**Task**. Nothing is needed except the lines below that run from the one with "Introduced by: Council Member Hoffman" through the one with "ORDINANCE NO. 2018-8114", repeated exactly.

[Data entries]
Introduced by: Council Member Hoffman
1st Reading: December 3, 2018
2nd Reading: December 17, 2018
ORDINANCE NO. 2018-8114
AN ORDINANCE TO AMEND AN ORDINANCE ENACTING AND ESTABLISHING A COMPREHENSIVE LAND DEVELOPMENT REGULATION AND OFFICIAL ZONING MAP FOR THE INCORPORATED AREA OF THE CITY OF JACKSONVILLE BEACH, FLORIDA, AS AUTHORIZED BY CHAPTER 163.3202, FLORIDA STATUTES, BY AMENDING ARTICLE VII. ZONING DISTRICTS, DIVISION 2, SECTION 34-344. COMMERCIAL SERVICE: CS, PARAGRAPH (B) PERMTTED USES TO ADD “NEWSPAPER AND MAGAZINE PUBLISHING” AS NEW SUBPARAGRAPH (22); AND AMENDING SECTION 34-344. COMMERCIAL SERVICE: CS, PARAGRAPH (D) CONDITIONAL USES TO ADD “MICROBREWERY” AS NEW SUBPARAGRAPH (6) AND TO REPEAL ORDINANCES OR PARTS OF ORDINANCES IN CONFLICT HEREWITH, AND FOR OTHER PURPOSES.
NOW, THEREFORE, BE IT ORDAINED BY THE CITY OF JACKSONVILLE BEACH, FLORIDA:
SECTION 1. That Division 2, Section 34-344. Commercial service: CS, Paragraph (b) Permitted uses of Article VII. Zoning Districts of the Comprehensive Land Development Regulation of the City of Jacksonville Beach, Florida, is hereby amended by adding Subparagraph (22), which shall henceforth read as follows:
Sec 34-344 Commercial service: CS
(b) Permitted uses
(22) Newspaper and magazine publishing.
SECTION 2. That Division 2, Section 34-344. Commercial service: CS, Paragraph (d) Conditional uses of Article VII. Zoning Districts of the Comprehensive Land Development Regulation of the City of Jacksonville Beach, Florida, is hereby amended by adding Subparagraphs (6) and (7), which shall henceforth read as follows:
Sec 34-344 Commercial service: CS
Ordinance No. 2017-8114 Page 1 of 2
* * *
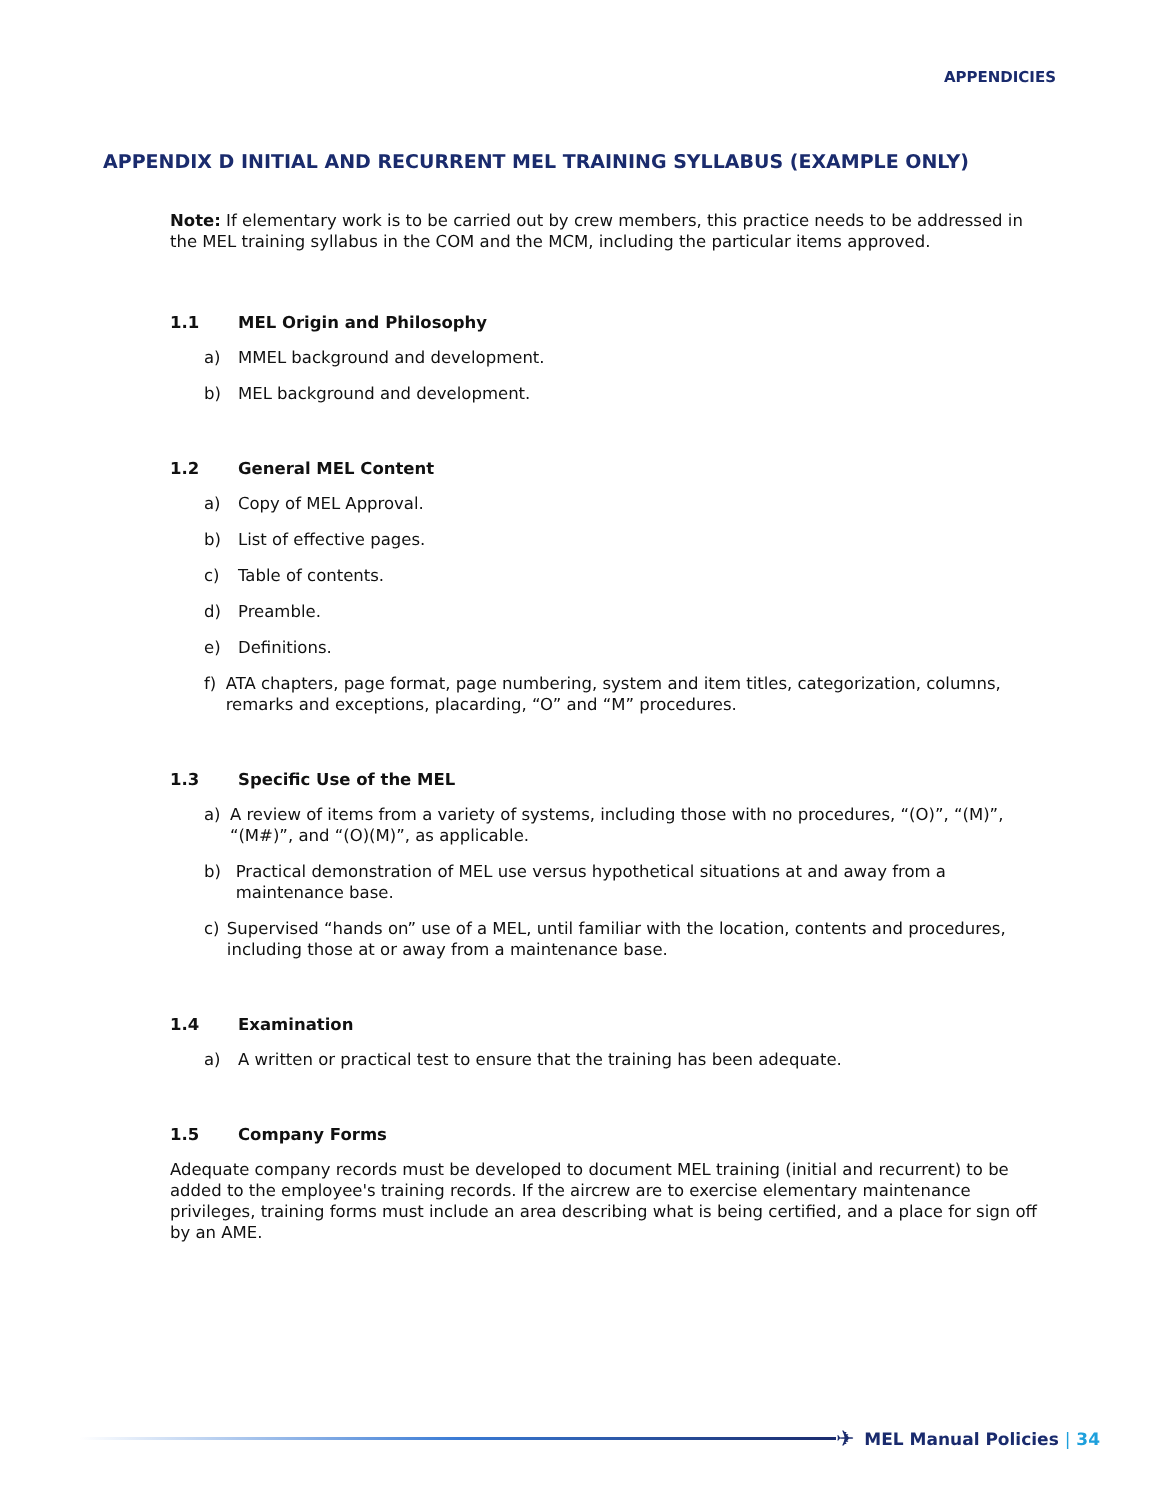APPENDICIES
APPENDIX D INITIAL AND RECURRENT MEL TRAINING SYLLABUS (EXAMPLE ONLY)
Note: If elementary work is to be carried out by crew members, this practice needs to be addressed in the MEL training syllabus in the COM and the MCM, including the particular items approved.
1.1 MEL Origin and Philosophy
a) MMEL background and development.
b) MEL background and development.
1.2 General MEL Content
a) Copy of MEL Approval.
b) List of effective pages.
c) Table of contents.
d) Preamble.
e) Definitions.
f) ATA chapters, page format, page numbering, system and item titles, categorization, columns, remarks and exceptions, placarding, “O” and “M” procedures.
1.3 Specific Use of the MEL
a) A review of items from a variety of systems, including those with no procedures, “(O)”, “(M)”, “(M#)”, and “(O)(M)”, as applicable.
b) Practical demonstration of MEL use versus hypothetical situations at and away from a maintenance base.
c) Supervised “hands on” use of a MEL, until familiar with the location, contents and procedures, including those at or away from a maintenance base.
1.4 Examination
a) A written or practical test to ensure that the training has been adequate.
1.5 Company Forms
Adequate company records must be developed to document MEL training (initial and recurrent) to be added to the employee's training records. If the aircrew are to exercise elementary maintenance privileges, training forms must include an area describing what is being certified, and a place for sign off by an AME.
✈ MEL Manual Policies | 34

**Expected output**.
Introduced by: Council Member Hoffman
1st Reading: December 3, 2018
2nd Reading: December 17, 2018
ORDINANCE NO. 2018-8114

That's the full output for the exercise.